§ Data section:
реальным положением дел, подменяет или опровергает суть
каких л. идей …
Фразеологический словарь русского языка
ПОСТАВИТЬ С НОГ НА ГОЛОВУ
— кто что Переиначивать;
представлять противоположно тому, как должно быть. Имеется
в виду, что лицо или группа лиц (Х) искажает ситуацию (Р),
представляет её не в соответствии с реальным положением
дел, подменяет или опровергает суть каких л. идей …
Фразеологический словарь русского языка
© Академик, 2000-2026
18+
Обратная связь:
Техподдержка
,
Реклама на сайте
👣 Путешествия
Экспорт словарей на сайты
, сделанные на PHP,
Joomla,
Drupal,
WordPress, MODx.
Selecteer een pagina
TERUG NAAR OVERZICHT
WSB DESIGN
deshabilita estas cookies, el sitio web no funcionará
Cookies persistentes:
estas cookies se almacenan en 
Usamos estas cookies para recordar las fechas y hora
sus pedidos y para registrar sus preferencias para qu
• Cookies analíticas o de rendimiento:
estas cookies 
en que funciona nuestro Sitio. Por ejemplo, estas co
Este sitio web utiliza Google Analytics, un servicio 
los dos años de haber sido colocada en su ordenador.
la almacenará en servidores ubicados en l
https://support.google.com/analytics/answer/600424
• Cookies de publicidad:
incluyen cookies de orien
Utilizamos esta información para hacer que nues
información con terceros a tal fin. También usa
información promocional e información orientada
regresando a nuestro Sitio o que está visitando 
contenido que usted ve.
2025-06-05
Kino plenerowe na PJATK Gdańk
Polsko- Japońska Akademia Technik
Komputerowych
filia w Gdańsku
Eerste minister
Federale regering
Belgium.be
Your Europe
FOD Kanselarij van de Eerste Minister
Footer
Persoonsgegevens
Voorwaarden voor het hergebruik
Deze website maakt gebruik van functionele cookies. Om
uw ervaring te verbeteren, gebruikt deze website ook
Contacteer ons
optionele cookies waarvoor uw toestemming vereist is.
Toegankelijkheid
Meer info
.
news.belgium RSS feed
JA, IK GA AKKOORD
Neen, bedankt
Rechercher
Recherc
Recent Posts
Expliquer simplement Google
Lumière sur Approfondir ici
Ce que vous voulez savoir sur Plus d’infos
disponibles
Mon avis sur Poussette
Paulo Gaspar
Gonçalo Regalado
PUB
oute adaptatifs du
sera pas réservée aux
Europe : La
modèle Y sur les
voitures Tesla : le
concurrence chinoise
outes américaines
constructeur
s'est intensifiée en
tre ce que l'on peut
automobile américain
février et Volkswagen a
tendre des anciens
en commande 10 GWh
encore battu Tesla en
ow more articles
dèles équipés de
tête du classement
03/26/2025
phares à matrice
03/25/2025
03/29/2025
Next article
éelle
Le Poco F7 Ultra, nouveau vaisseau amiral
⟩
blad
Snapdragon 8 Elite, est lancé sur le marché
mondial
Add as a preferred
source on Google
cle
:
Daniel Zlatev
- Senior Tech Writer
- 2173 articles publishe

§ What this task involves:
Write the opening line of the data above and every line after it, exactly, stopping once you have written the line with "Cookies analíticas o".

§ Response area:
реальным положением дел, подменяет или опровергает суть
каких л. идей …
Фразеологический словарь русского языка
ПОСТАВИТЬ С НОГ НА ГОЛОВУ
— кто что Переиначивать;
представлять противоположно тому, как должно быть. Имеется
в виду, что лицо или группа лиц (Х) искажает ситуацию (Р),
представляет её не в соответствии с реальным положением
дел, подменяет или опровергает суть каких л. идей …
Фразеологический словарь русского языка
© Академик, 2000-2026
18+
Обратная связь:
Техподдержка
,
Реклама на сайте
👣 Путешествия
Экспорт словарей на сайты
, сделанные на PHP,
Joomla,
Drupal,
WordPress, MODx.
Selecteer een pagina
TERUG NAAR OVERZICHT
WSB DESIGN
deshabilita estas cookies, el sitio web no funcionará
Cookies persistentes:
estas cookies se almacenan en 
Usamos estas cookies para recordar las fechas y hora
sus pedidos y para registrar sus preferencias para qu
• Cookies analíticas o de rendimiento:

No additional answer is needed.